--- OBIETTIVO ---
Riproduca senza alcuna modifica il passo del testo sul mantenimento dei figli maggiorenni, riportato più sotto, che comincia con "3 Allegato/i" e prosegue fino a "economica piena .".

--- TESTO FORNITO ---

Maggiorenni: fino a quando è obbligatorio mantenerli?
 
3 Allegato/i
Introduzione

E’ uno degli argomenti più spinosi dell’ultimo decennio, strettamente collegato alla mutata funzione sociale della famiglia oltre che alla complessità di problematiche che circondano il mondo della scuola e del lavoro, quali allungamento del percorso di studi, difficoltà a trovare un lavoro, aumento della competitività, necessità di ampliare costantemente le proprie conoscenze ed esperienze in modo da potersi adattare alla crescente flessibilità del mercato del lavoro, mancanza di abitazioni economicamente accessibili … tutti ostacoli al raggiungimento da parte dei giovani di un’autosufficienza economica piena .

E senza il raggiungimento di questa piena autonomia, la convivenza dei figli con i genitori dura più a lungo rispetto al passato, la permanenza in famiglia si pone come (quasi) inevitabile, con grave disagio e difficoltà (talvolta di natura economica) anche per i genitori, che spesso diventano tali non più giovanissimi e si trovano sempre più anziani a convivere con l’angosciosa incertezza sul futuro dei figli.
Quando la forzata convivenza tra genitori e figli ed il forzato mantenimento si sviluppa in una famiglia "regolare", i disagi e i relativi, pur sempre seri, conflitti restano per lo più confinati all’interno della stessa .
In presenza di separazioni e divorzi con assegni di mantenimento del figlio/i posti a carico del genitore non convivente, corrispondente diritto del genitore affidatario e convivente ad ottenerne il versamento, difficoltà economiche per impossibilità di mantenere la prima e la eventuale nuova famiglia… padri spesso costretti a scegliere tra figli di primo o secondo letto, ex mogli e mogli che sobillano e mettono sale sulle ferite, la grande guerra della famiglia allargata, è di questi conflitti che viene sempre più spesso interessata la magistratura.
Gli interventi dei giudici sono infatti conseguenti ad azioni giudiziarie promosse dal genitore interessato a far accertare giudizialmente di non essere più tenuto al mantenimento del figlio maggiorenne, magari convivente con l’altro genitore o, viceversa, azioni promosse dal genitore convivente o direttamente dal figlio nei confronti del genitore che ha arbitrariamente sospeso il versamento del contributo al mantenimento.

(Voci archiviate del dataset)

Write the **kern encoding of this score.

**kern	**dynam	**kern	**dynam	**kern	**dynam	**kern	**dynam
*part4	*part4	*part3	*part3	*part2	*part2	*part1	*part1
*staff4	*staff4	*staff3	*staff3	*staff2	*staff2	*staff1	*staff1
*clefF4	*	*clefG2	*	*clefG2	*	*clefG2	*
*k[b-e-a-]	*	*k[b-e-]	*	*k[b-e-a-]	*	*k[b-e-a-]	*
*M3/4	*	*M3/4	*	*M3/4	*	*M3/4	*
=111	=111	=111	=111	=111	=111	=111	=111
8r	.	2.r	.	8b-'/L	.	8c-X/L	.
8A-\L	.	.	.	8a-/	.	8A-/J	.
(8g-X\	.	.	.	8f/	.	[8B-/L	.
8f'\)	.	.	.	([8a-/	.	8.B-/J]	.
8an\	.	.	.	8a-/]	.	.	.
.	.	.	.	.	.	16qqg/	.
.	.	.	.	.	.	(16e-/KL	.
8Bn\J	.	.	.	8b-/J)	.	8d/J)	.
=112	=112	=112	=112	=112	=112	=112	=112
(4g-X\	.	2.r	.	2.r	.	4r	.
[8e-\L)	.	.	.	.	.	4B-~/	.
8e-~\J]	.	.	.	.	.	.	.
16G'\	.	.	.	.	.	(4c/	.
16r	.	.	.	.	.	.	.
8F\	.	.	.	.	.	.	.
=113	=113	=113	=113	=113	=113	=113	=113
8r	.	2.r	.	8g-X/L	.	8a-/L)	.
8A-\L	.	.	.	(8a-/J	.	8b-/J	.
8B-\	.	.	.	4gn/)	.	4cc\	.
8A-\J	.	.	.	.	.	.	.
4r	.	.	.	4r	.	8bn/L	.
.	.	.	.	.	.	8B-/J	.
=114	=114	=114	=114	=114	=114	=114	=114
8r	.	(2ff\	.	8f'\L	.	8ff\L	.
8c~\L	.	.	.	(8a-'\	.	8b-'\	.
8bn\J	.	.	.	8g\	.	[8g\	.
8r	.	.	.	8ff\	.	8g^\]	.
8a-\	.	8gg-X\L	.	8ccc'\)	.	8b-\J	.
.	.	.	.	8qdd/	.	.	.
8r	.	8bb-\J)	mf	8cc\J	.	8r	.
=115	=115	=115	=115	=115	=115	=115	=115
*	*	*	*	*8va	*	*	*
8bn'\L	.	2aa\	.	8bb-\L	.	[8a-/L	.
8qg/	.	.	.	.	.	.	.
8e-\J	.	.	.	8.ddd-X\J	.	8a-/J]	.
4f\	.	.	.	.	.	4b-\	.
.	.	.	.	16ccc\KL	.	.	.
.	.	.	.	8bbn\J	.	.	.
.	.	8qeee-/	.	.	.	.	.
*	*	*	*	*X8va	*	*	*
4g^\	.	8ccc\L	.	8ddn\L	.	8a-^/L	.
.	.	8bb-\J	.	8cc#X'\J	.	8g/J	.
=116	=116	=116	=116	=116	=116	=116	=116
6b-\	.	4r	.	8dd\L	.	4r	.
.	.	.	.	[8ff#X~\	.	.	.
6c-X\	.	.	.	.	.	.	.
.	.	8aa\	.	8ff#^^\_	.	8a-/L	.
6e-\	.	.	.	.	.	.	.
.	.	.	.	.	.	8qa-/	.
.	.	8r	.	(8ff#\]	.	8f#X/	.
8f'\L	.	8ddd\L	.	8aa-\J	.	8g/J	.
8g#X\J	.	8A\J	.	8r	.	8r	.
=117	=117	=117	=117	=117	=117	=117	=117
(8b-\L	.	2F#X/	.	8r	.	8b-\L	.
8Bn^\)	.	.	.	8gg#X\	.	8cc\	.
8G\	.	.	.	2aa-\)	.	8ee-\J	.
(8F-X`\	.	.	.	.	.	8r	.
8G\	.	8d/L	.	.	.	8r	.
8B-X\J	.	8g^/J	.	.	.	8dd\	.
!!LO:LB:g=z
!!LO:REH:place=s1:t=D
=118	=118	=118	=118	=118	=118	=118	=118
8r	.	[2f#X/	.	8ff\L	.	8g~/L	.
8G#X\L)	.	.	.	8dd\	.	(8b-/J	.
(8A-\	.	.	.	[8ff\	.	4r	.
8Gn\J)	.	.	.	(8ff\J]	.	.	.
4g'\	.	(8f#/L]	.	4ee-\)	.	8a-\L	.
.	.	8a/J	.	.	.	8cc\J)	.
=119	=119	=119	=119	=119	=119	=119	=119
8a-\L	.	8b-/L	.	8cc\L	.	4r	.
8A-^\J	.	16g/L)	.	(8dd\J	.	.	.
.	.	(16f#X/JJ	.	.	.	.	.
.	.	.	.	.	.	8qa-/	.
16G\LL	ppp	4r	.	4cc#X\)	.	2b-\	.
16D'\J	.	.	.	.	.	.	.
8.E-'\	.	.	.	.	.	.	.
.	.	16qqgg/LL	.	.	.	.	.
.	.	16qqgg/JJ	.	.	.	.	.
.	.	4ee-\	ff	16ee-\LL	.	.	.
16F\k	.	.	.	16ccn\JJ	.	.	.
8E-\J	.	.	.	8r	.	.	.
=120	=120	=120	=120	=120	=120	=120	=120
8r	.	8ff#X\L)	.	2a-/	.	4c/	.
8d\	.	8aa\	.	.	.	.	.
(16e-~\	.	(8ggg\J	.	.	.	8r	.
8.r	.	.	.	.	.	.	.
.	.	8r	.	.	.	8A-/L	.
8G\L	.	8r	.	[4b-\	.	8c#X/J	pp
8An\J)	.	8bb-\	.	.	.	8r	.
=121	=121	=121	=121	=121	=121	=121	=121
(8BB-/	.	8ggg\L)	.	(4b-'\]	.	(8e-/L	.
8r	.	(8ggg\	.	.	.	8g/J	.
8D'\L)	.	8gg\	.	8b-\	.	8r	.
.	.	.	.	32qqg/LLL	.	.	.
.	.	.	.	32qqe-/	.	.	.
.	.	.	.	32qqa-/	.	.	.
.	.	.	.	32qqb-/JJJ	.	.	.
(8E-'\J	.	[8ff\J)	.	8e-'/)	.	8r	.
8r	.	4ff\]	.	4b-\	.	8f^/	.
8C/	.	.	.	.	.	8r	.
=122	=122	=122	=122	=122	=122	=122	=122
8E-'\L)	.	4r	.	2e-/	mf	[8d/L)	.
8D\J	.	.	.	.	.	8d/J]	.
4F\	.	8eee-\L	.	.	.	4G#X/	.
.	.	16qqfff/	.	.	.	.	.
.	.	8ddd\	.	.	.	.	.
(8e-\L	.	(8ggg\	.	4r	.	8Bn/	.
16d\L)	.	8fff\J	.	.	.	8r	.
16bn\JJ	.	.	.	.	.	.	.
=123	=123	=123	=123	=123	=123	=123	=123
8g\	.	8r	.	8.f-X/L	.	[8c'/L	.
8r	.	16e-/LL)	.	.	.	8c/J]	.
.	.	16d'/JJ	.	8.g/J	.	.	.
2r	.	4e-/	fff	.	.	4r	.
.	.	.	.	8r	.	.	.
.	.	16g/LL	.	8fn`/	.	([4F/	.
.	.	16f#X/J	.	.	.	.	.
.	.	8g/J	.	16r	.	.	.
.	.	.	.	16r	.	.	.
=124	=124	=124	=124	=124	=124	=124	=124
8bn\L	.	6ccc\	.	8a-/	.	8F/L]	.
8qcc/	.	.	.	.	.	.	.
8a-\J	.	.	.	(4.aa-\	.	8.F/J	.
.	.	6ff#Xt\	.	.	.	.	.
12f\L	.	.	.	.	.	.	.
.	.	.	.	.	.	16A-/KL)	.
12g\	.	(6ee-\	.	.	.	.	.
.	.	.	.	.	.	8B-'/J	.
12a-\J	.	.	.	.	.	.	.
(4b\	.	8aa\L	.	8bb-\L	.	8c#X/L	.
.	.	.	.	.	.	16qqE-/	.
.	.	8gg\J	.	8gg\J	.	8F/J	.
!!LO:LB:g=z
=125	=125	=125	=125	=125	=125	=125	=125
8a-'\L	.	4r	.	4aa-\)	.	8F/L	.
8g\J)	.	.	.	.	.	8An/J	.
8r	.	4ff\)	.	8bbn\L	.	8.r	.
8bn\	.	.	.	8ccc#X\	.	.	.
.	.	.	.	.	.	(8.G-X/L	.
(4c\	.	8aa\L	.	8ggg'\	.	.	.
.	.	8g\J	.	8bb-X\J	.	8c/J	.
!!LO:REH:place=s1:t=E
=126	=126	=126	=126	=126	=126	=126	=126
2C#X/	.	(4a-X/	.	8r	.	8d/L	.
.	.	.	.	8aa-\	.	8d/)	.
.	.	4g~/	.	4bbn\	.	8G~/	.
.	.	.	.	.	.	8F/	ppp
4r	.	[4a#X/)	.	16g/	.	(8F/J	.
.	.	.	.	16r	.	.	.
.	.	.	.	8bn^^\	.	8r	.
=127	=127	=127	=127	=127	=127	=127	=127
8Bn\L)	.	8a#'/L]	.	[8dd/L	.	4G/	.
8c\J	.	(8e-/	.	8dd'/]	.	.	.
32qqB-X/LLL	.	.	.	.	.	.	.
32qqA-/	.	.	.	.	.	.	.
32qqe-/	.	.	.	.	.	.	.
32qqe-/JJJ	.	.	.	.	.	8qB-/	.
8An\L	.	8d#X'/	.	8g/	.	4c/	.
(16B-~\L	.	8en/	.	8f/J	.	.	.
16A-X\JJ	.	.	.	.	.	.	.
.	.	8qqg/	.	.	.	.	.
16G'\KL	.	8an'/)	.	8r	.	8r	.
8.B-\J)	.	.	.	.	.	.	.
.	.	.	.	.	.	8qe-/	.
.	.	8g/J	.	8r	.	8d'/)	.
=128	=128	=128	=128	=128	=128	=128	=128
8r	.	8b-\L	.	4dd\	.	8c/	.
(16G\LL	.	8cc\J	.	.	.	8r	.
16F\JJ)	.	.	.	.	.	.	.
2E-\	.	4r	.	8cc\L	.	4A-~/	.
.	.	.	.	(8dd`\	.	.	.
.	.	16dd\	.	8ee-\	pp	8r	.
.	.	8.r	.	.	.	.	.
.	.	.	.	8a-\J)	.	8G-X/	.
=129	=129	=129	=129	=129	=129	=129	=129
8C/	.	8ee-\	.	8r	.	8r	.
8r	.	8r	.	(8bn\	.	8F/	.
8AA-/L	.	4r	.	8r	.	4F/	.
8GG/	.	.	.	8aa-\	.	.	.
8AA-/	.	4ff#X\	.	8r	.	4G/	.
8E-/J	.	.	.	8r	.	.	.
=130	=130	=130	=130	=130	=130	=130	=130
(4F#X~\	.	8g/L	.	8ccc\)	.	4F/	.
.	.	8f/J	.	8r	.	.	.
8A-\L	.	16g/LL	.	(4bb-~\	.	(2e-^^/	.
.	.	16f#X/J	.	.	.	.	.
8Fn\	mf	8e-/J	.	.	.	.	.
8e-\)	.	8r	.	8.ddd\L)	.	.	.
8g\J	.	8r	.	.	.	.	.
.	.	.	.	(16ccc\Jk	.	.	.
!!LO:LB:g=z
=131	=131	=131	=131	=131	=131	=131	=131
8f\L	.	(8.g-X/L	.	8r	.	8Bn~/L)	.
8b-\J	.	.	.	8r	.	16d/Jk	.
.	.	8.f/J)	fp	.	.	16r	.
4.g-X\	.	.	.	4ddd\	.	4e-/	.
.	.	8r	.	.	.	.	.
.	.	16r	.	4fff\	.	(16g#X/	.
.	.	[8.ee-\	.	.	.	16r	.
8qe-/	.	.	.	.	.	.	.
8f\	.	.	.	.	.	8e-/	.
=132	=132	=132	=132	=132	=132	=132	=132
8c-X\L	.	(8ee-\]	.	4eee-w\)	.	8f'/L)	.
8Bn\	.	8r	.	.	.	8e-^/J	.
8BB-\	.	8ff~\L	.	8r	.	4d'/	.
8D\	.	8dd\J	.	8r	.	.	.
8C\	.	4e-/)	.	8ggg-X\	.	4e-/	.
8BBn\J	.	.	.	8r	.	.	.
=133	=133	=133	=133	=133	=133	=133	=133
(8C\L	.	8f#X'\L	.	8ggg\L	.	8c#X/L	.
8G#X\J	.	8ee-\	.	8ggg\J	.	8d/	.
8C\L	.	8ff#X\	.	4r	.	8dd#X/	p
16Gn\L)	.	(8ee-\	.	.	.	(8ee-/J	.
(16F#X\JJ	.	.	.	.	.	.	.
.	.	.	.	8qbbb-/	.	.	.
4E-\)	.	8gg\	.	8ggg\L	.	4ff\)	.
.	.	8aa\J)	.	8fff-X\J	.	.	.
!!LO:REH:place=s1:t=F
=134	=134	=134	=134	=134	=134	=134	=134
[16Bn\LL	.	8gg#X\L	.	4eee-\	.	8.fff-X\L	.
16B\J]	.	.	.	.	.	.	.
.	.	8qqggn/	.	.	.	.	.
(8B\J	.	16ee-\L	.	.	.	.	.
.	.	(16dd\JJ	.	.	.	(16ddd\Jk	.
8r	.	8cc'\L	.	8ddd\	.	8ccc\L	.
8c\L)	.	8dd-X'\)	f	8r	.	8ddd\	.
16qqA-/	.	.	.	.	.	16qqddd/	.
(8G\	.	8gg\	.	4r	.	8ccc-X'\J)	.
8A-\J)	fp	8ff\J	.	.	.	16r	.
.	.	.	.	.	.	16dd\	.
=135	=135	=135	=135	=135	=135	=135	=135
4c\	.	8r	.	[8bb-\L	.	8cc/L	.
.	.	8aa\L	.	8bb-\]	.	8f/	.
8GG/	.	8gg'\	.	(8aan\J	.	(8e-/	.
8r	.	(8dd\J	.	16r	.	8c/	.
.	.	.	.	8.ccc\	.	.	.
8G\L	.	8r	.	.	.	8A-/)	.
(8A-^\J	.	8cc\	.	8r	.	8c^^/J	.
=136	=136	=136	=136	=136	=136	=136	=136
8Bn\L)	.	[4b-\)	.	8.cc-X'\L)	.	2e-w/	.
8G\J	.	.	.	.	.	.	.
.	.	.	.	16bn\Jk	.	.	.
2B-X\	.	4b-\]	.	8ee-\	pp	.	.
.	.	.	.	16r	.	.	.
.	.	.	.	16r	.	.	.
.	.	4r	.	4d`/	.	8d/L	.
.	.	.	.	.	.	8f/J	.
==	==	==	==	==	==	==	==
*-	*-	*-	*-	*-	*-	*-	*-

--- RISPOSTA ---
3 Allegato/i
Introduzione

E’ uno degli argomenti più spinosi dell’ultimo decennio, strettamente collegato alla mutata funzione sociale della famiglia oltre che alla complessità di problematiche che circondano il mondo della scuola e del lavoro, quali allungamento del percorso di studi, difficoltà a trovare un lavoro, aumento della competitività, necessità di ampliare costantemente le proprie conoscenze ed esperienze in modo da potersi adattare alla crescente flessibilità del mercato del lavoro, mancanza di abitazioni economicamente accessibili … tutti ostacoli al raggiungimento da parte dei giovani di un’autosufficienza economica piena .